42. Even if certain aspects of the legal advice were to be deemed to go “beyond the context of the legislative process in question”, the Ombudsman could not, in any case, see how, specifically, the release of documents to the public relating to the adoption of a Treaty would reduce the Commission’s “margin of manoeuvre” in the future, even as regards any issues relating to the concrete application of those rules[21]. Nor had the Commission put forward any argument suggesting that the documents in question are, in the words of the Turco case, of a particularly sensitive nature.

43. As regards the Commission’s concern that its staff would have to exercise self-restraint and draft advice in (overly) cautious terms if documents in which their views are put down are released to the public, the Ombudsman noted that this concern seems to be based on the erroneous presumption that documents will be released even though they contain views which would cause damage to legitimate interests if released to the public. If, indeed, a document were to contain anything the release of which would cause harm to legitimate interests, Regulation 1049/2001 would allow public access to that document to be refused. The solution to the concern that staff would not express themselves freely is thus inherent in Regulation 1049/2001. The Commission can and should take steps to reassure its staff that Regulation 1049/2001, correctly applied, protects their ability to express their views freely. By properly informing its staff of the applicable rules on access to documents, as well as of the legal limits to public access inherent therein, the Commission would be able to avoid the risk of self-restraint by its staff.[22]

44. On the basis of the above, the Ombudsman considered that, in the present case, the Commission had yet to provide sufficiently concrete and substantiated arguments that would warrant the invocation of Article 4(2), second indent, to refuse access to all of the non-disclosed elements of documents 1, 1a, 2 and 3.

 Later in the decision, the ombudsman takes the Commission to task for not coming up with rebuttal arguments and writes:

75. The Ombudsman therefore notes with serious disappointment that, in its detailed opinion, the Commission merely reiterates its earlier insufficient reasons for applying the exception to access in respect of the protection of legal advice to documents (1)[38], (2) and (3): it restates that full disclosure of these documents would undermine its capacity to receive full and independent legal advice, as well as its margin of manoeuvre in the future with regard to the matter discussed in these documents. 

76. The Ombudsman considers it unnecessary to repeat the detailed reasoning already provided to address the Commission’s arguments in this respect (see paragraphs 41-43 above).

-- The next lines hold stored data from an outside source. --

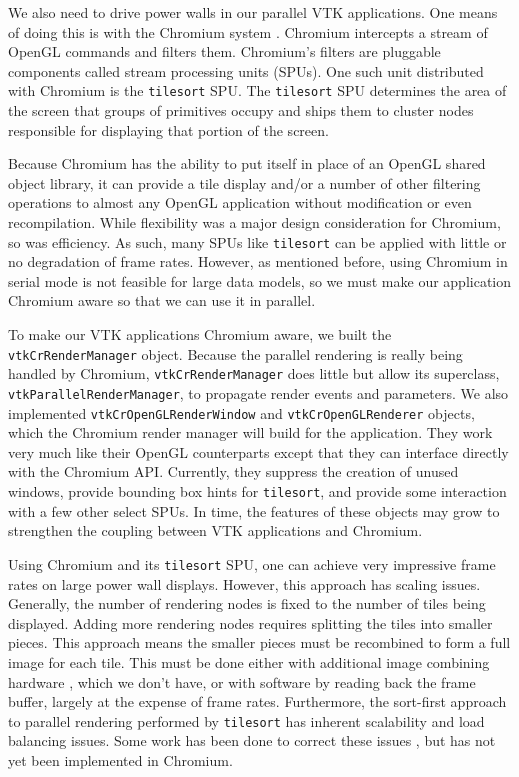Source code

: \documentclass{acmsiggraph}
\newcommand{\cidentifier}[1]{\texttt{#1}}
\begin{document}
  We also need to drive power walls in our parallel VTK applications.  One
  means of doing this is with the Chromium system \cite{Humphreys02}.
  Chromium intercepts a stream of OpenGL commands and filters them.
  Chromium's filters are pluggable components called stream processing
  units (SPUs).  One such unit distributed with Chromium is the
  \cidentifier{tile\-sort} SPU.  The \cidentifier{tile\-sort} SPU
  determines the area of the screen that groups of primitives occupy and
  ships them to cluster nodes responsible for displaying that portion of
  the screen.

  Because Chromium has the ability to put itself in place of an OpenGL
  shared object library, it can provide a tile display and/or a number of
  other filtering operations to almost any OpenGL application without
  modification or even recompilation.  While flexibility was a major design
  consideration for Chromium, so was efficiency.  As such, many SPUs like
  \cidentifier{tile\-sort} can be applied with little or no degradation of
  frame rates.  However, as mentioned before, using Chromium in serial mode
  is not feasible for large data models, so we must make our application
  Chromium aware so that we can use it in parallel.

  To make our VTK applications Chromium aware, we built the
  \cidentifier{vtk\-Cr\-Render\-Manager} object.  Because the parallel
  rendering is really being handled by Chromium,
  \cidentifier{vtk\-Cr\-Render\-Manager} does little but allow its
  superclass, \cidentifier{vtk\-Parallel\-Render\-Manager}, to propagate
  render events and parameters.  We also implemented
  \cidentifier{vtk\-Cr\-Open\-GL\-Render\-Window} and
  \cidentifier{vtk\-Cr\-Open\-GL\-Renderer} objects, which the Chromium
  render manager will build for the application.  They work very much like
  their OpenGL counterparts except that they can interface directly with
  the Chromium API.  Currently, they suppress the creation of unused
  windows, provide bounding box hints for \cidentifier{tile\-sort}, and
  provide some interaction with a few other select SPUs.  In time, the
  features of these objects may grow to strengthen the coupling between VTK
  applications and Chromium.

  Using Chromium and its \cidentifier{tile\-sort} SPU, one can achieve very
  impressive frame rates on large power wall displays.  However, this
  approach has scaling issues.  Generally, the number of rendering nodes is
  fixed to the number of tiles being displayed.  Adding more rendering
  nodes requires splitting the tiles into smaller pieces.  This approach
  means the smaller pieces must be recombined to form a full image for each
  tile.  This must be done either with additional image combining hardware
  \cite{Stoll01}, which we don't have, or with software by reading back the
  frame buffer, largely at the expense of frame rates.  Furthermore, the
  sort-first approach to parallel rendering performed by
  \cidentifier{tile\-sort} has inherent scalability and load balancing
  issues.  Some work has been done to correct these issues
  \cite{Samanta99}, but has not yet been implemented in Chromium.
\end{document}
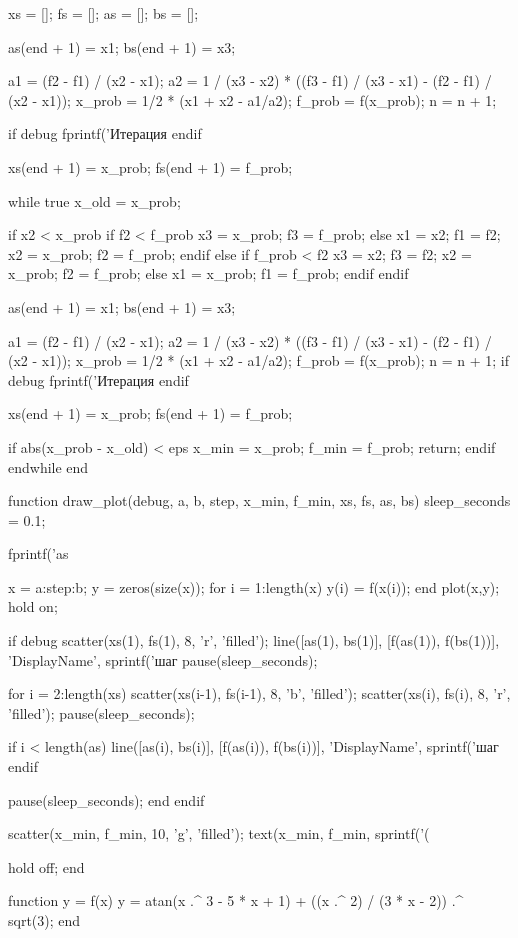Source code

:   xs = [];
  fs = [];
  as = [];
  bs = [];

  as(end + 1) = x1;
  bs(end + 1) = x3;

  a1 = (f2 - f1) / (x2 - x1);
  a2 = 1 / (x3 - x2) * ((f3 - f1) / (x3 - x1) - (f2 - f1) / (x2 - x1));
  x_prob = 1/2 * (x1 + x2 - a1/a2);
  f_prob = f(x_prob);
  n = n + 1;

  if debug
    fprintf('Итерация %
  endif

  xs(end + 1) = x_prob;
  fs(end + 1) = f_prob;

  while true
    x_old = x_prob;

    if x2 < x_prob
      if f2 < f_prob
        x3 = x_prob;
        f3 = f_prob;
      else
        x1 = x2;
        f1 = f2;
        x2 = x_prob;
        f2 = f_prob;
      endif
    else
      if f_prob < f2
        x3 = x2;
        f3 = f2;
        x2 = x_prob;
        f2 = f_prob;
      else
        x1 = x_prob;
        f1 = f_prob;
      endif
    endif

    as(end + 1) = x1;
    bs(end + 1) = x3;

    a1 = (f2 - f1) / (x2 - x1);
    a2 = 1 / (x3 - x2) * ((f3 - f1) / (x3 - x1) - (f2 - f1) / (x2 - x1));
    x_prob = 1/2 * (x1 + x2 - a1/a2);
    f_prob = f(x_prob);
    n = n + 1;
    if debug
      fprintf('Итерация %
    endif

    xs(end + 1) = x_prob;
    fs(end + 1) = f_prob;

    if abs(x_prob - x_old) < eps
      x_min = x_prob;
      f_min = f_prob;
      return;
    endif
  endwhile
end

function draw_plot(debug, a, b, step, x_min, f_min, xs, fs, as, bs)
  sleep_seconds = 0.1;

  fprintf('as %

  x = a:step:b;
  y = zeros(size(x));
  for i = 1:length(x)
      y(i) = f(x(i));
  end
  plot(x,y);
  hold on;

  if debug
    scatter(xs(1), fs(1), 8, 'r', 'filled');
    line([as(1), bs(1)], [f(as(1)), f(bs(1))], 'DisplayName', sprintf('шаг %
    pause(sleep_seconds);

    for i = 2:length(xs)
        scatter(xs(i-1), fs(i-1), 8, 'b', 'filled');
        scatter(xs(i), fs(i), 8, 'r', 'filled');
        pause(sleep_seconds);

        if i < length(as)
          line([as(i), bs(i)], [f(as(i)), f(bs(i))], 'DisplayName', sprintf('шаг %
        endif

        pause(sleep_seconds);
    end
  endif

  scatter(x_min, f_min, 10, 'g', 'filled');
  text(x_min, f_min, sprintf('\n\n\n\n(%

  hold off;
end

function y = f(x)
  y = atan(x .^ 3 - 5 * x + 1) + ((x .^ 2) / (3 * x - 2)) .^ sqrt(3);
end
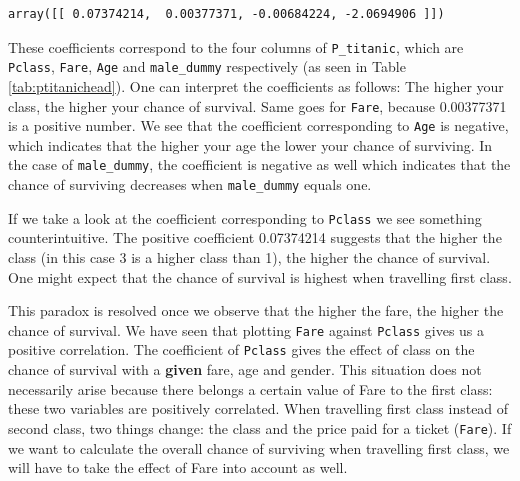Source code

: \documentclass[11pt]{article}
\begin{document}
\begin{verbatim}
array([[ 0.07374214,  0.00377371, -0.00684224, -2.0694906 ]])
\end{verbatim}


These coefficients correspond to the four columns of  \texttt{P\_titanic}, which are \texttt{Pclass}, \texttt{Fare}, \texttt{Age} and \texttt{male\_dummy} respectively (as seen in Table \ref{tab:ptitanichead}). One can interpret the coefficients as follows: The higher your class, the higher your chance of survival. Same goes for \texttt{Fare}, because 0.00377371 is a positive number. We see that the coefficient corresponding to \texttt{Age} is negative, which indicates that the higher your age the lower your chance of surviving. In the case of \texttt{male\_dummy}, the coefficient is negative as well which indicates that the chance of surviving decreases when \texttt{male\_dummy} equals one. 

If we take a look at the coefficient corresponding to \texttt{Pclass} we see something counterintuitive. The positive coefficient 0.07374214 suggests that the higher the class (in this case 3 is a higher class than 1), the higher the chance of survival. One might expect that the chance of survival is highest when travelling first class.

This paradox is resolved once we observe that the higher the fare, the higher the chance of survival. We have seen that plotting \texttt{Fare} against \texttt{Pclass} gives us a positive correlation. The coefficient of \texttt{Pclass} gives the effect of class on the chance of survival with a \textbf{given} fare, age and gender. This situation does not necessarily arise because there belongs a certain value of Fare to the first class: these two variables are positively correlated. When travelling first class instead of second class, two things change: the class and the price paid for a ticket (\texttt{Fare}). If we want to calculate the overall chance of surviving when travelling first class, we will have to take the effect of Fare into account as well.  
\end{document}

However, he would like to clarify one important point of concern in relation to the fact that the Commission’s arguments appear to be based on the fear of setting a precedent for documents to be drafted in the future, rather than only on the content of the present documents. Given that the documents concerned do not, in the Ombudsman’s view, appear to contain anything the disclosure of which would directly undermine the protection of the legal advice in question, the Commission again appears to base its reasoning on a concern that, if these documents are disclosed, it will also have to disclose, in the future, documents containing sensitive legal advice, that is, legal advice which, if disclosed, might actually cause harm to the protected interest. The Ombudsman, again, points out (see paragraph 43 above) that such reasoning is based on a fundamental misconception of the functioning of Regulation 1049/2001. The fact that public access previously has been granted to documents falling within the category of legal advice has no bearing on the question whether a particular document containing legal advice will be released to the public in the future. The question whether one of the exceptions to access set out in Article 4 of Regulation 1049/2001 is applicable is determined through an analysis of the content of the particular document concerned, at the point in time of the request. There is thus no risk of setting a precedent in the way in which the Commission appears to view the matter.